Scientist: Thank you. This has been very enlightening.
Buddhist: Not really, but please find a good teacher and practice meditation. Meditation is not the same as talking or thinking about things. Don’t take your discursive, human mind for granted.
Scientist: I’ll think about it.

Reference: Varela, F. J., Rosch, E., & Thompson, E. (1991). The embodied mind: Cognitive science and human experience.
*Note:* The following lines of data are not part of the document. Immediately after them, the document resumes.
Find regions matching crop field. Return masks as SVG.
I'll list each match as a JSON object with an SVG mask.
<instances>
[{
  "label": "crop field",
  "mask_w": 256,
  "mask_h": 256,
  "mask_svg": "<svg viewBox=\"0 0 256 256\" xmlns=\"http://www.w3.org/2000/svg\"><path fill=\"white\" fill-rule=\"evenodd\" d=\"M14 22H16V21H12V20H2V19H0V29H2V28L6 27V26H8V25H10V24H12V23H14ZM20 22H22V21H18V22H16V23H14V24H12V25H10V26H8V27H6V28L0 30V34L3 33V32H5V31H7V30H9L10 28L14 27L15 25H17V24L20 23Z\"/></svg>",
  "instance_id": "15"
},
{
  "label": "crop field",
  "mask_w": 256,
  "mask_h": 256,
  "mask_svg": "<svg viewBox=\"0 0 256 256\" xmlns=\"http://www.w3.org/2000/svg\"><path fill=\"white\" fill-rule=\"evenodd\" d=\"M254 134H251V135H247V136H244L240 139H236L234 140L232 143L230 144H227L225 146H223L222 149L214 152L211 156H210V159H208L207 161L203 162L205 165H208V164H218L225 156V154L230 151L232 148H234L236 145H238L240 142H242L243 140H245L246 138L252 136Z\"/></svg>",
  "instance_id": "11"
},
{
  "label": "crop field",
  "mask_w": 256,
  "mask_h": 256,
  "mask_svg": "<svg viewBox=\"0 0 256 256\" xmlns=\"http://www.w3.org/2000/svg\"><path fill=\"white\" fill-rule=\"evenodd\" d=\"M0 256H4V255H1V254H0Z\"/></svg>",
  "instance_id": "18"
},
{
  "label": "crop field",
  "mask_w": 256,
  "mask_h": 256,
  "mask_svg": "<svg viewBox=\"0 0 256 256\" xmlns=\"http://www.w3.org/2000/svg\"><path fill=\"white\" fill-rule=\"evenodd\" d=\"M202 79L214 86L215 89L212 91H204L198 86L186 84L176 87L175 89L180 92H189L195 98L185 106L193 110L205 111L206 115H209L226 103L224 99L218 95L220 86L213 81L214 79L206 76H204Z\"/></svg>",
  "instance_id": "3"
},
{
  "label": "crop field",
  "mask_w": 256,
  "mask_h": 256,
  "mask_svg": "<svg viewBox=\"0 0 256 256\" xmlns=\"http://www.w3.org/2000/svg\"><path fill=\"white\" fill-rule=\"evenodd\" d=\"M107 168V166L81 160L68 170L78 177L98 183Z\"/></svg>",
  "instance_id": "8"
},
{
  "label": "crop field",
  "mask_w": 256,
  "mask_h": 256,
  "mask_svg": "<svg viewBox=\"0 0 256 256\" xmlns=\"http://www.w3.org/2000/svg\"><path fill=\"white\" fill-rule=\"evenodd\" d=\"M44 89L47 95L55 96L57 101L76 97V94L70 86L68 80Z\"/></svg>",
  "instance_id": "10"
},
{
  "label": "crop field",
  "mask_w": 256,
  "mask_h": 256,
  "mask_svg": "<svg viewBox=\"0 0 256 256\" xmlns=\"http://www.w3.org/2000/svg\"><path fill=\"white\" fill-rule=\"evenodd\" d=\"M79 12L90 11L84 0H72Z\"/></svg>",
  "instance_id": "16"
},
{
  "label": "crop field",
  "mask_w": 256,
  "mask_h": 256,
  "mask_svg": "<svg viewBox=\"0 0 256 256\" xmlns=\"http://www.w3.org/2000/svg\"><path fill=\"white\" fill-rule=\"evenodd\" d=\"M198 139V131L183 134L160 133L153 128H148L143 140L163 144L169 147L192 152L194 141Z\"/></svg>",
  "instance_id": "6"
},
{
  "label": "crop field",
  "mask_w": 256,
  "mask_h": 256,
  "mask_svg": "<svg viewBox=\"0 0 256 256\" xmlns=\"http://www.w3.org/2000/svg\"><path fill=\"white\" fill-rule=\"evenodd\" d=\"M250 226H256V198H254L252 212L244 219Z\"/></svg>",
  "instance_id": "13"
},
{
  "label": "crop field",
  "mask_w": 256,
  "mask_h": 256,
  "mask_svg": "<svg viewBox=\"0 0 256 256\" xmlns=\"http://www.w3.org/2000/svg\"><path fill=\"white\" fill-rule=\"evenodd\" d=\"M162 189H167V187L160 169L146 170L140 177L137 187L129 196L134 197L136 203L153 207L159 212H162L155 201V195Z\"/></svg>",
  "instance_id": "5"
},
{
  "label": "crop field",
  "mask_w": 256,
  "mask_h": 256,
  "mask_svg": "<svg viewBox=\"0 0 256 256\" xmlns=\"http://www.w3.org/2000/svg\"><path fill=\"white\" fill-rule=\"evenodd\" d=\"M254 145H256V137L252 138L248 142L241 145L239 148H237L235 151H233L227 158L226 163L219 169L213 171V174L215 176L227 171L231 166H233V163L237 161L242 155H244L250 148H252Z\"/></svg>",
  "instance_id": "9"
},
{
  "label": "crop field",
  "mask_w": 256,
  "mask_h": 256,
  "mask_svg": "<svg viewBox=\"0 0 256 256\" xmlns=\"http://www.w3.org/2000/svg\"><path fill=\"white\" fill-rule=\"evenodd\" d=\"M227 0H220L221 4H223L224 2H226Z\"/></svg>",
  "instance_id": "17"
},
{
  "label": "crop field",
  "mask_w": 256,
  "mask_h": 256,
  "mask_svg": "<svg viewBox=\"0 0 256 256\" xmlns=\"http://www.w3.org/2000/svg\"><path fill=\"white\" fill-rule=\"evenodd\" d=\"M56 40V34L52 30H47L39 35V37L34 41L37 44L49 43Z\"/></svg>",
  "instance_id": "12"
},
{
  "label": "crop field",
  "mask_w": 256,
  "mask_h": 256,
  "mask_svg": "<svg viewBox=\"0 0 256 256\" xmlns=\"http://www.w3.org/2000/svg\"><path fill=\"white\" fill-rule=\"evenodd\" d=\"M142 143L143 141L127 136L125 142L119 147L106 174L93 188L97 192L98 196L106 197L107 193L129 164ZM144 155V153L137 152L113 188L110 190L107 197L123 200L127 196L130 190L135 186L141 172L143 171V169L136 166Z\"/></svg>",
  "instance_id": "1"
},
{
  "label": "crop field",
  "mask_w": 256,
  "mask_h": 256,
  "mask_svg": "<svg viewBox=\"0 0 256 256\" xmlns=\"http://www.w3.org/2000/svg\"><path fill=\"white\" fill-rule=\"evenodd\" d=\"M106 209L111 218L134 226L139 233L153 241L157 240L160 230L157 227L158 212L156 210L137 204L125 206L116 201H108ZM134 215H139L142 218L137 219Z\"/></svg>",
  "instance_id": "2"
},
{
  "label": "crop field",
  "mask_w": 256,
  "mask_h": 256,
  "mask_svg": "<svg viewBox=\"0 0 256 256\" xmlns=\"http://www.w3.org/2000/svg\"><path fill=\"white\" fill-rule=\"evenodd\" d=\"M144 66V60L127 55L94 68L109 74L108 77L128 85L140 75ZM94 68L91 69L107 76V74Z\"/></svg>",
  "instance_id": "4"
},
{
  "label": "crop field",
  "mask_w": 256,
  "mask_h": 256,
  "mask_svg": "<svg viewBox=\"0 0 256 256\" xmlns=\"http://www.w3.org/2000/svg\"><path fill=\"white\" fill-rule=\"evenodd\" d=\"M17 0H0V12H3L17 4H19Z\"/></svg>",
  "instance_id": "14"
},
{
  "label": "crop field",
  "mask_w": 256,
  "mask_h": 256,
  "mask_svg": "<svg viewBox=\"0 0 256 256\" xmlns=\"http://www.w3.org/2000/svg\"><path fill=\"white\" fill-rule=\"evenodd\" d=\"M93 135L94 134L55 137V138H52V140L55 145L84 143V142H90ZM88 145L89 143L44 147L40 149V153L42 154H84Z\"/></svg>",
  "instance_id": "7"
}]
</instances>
MIT Press.

Scientific questions about mindstreams

As a Western scientist, here are the questions that I would ask the most accomplished Buddhists (i.e., Arahants, Bodhisattvas, or Buddhas) about mindstreams and self-other mental construction:

  • Can we identify substances that act as substrates/support for mental phenomena, as well as their properties, how they nourish/support minds, and the ways in which certain mental phenomena can emerge from, or be encoded/preserved upon, certain substrates?
  • Is nirvana a more stable substrate for the mind?
  • Why is the mind radiant? Are mental phenomena encoded on some kind of light?
  • How cohesive and stable is a mindstream? Does it degrade, when the body is old or unhealthy? Between lives, can mindstreams split (like light) or fade/degrade (like radio waves), if they are not reborn quickly enough?
  • Could we develop signatures/fingerprints (like a hash function) for specific mental phenomena or for an individual’s mindstream, and track those phenomena’s movement through and between different substrates/lives?
  • Can the karmic seed-to-fruit metaphor be demonstrated under well-controlled (i.e., laboratory) conditions? How exact/one-for-one/fair is karmic retribution, and do any other forces intervene (e.g., the natural environment, genetics, the actions of other beings, etc.)?
  • Can we compare the mental and substrate phenomena of different species with our own?
  • If everything we see and think is a construct, are there methods of consciously controlling the constructions? For example, could I consciously construct the perception/vision of an apple sitting on a table, or of another person in the room with me, when there is not really one there (i.e., a waking lucid dream)?